Coward

James Martin Charlton
Just Some Theatre Company
White Bear Theatre

Josh Taylor as Leonard Marlowe and Peter Stone as Cole Lesley
Taylor as Leonard Marlowe and Jake Urry as Noël Coward

“No one could describe you as a chicken—you’re pure beef” is Noël Coward’s description of the young man he falls for in this fictional piece of biography.

This story may be an invention but Coward was unquestionably gay and when he was appearing in Nude with a Violin on Broadway reportedly became very enamoured with a young American actor who was not only straight but a Catholic. That relationship was traumatic for both of them and forms the basis for this drama, though it changes date and location to 1930s England.

Charlton’s script captures something of Coward’s biting style and, though it hints at titillation, avoids the lubricious. Though Josh Taylor, as love object Leonard Marlowe, bares his chest, lights fade before any fellatio and any rumpty tumpty, whatever it was, is over before the lights come up.

The game of cat and mouse has more comedy than pathos, though Jake Urry’s Coward suggests a man who always exhibits a façade to hide his real feelings. He delivers the clipped delivery of the Coward cabaret but his assumed upper-class archness has too much languid hauteur to ring entirely true, his bitchiness is just a bit too queeny. Even in intimacy this Coward is still putting on an act.
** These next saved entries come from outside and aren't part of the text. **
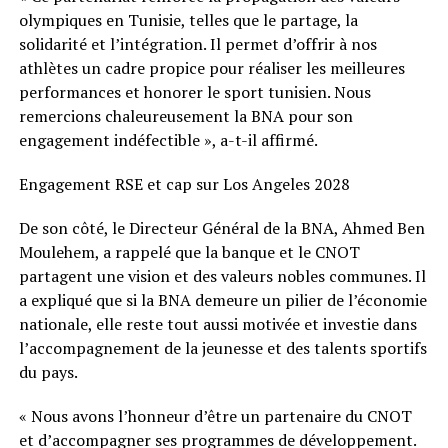
olympiques en Tunisie, telles que le partage, la
solidarité et l’intégration. Il permet d’offrir à nos
athlètes un cadre propice pour réaliser les meilleures
performances et honorer le sport tunisien. Nous
remercions chaleureusement la BNA pour son
engagement indéfectible », a-t-il affirmé.
Engagement RSE et cap sur Los Angeles 2028
De son côté, le Directeur Général de la BNA, Ahmed Ben
Moulehem, a rappelé que la banque et le CNOT
partagent une vision et des valeurs nobles communes. Il
a expliqué que si la BNA demeure un pilier de l’économie
nationale, elle reste tout aussi motivée et investie dans
l’accompagnement de la jeunesse et des talents sportifs
du pays.
« Nous avons l’honneur d’être un partenaire du CNOT
et d’accompagner ses programmes de développement.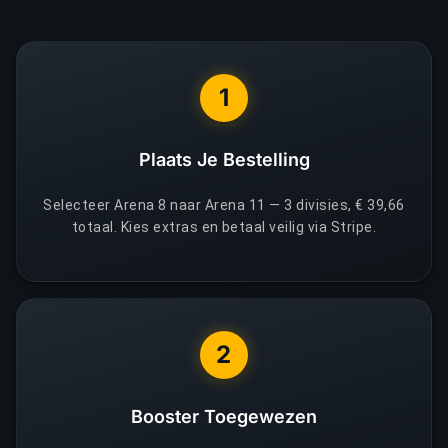
1
Plaats Je Bestelling
Selecteer Arena 8 naar Arena 11 — 3 divisies, € 39,66
totaal. Kies extras en betaal veilig via Stripe.
2
Booster Toegewezen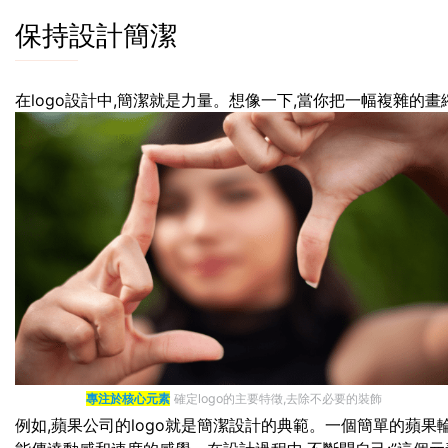
保持設計簡潔
在logo設計中,簡潔就是力量。想像一下,當你把一幅複雜的畫
專注於核心元素
確定logo的主要特徵,去除不必要的裝飾
例如,蘋果公司的logo就是簡潔設計的典範。一個簡單的蘋果輪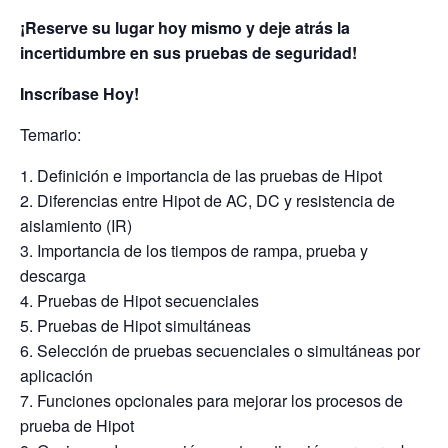
¡Reserve su lugar hoy mismo y deje atrás la
incertidumbre en sus pruebas de seguridad!
Inscríbase Hoy!
Temario:
Definición e importancia de las pruebas de Hipot
Diferencias entre Hipot de AC, DC y resistencia de
aislamiento (IR)
Importancia de los tiempos de rampa, prueba y
descarga
Pruebas de Hipot secuenciales
Pruebas de Hipot simultáneas
Selección de pruebas secuenciales o simultáneas por
aplicación
Funciones opcionales para mejorar los procesos de
prueba de Hipot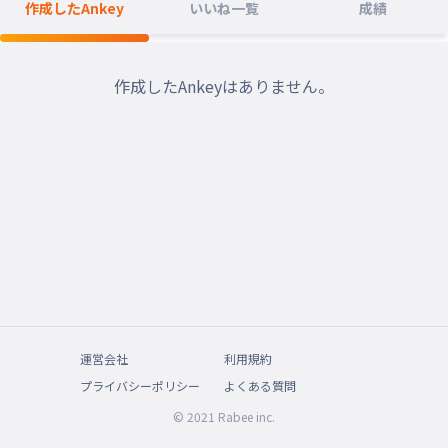
作成したAnkey
いいね一覧
成績
作成したAnkeyはありません。
運営会社
利用規約
プライバシーポリシー
よくある質問
© 2021 Rabee inc.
Josh Taylor is handsomely straightforward as Marlowe; fear of offending seems his top priority. He’s been in show business a couple of years already, he obviously knows the score and the script doesn’t give him much opportunity to suggest the conflict in a troubled Catholic boy devoted to his girlfriend. Such relationships are usually emotionally complicated affairs and Charlton could have gone deeper into this one.

Cole Lesley, Coward’s valet, secretary and general factotum, is here presented as a devoted and complaisant underdog, prepared to sacrifice his own life for his master. Peter Stone makes him a perfect manservant but also suggests someone with real heart in an accomplished performance. His character is so positively established that rearranging the furniture and props to change the scene is accomplished as though it was a natural part of his duties. But, behind his calm demeanour, Stone suggests a man of feeling.

This picture of Coward is short on charm but still self-centredly entertaining and that makes an entertaining evening, though it has no happy ending.